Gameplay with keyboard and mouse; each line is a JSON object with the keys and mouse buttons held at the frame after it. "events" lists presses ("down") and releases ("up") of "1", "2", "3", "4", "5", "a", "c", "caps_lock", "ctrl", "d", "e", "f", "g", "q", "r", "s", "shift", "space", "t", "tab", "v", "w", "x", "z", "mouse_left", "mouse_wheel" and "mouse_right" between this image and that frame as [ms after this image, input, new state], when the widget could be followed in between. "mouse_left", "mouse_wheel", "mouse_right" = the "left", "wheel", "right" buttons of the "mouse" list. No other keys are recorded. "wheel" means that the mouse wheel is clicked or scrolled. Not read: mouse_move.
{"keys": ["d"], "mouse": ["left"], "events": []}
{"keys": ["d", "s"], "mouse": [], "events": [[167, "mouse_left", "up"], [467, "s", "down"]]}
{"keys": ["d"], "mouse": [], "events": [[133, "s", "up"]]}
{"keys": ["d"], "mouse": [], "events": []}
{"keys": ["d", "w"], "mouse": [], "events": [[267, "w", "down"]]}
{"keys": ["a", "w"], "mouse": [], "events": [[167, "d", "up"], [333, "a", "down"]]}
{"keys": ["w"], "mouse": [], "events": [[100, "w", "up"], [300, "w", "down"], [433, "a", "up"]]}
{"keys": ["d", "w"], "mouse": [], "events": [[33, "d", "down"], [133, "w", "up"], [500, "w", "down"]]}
______
PROMPT:
Going through the entries above, count the lines that have the word "down" and state that count alone.

RESULT BELOW:
6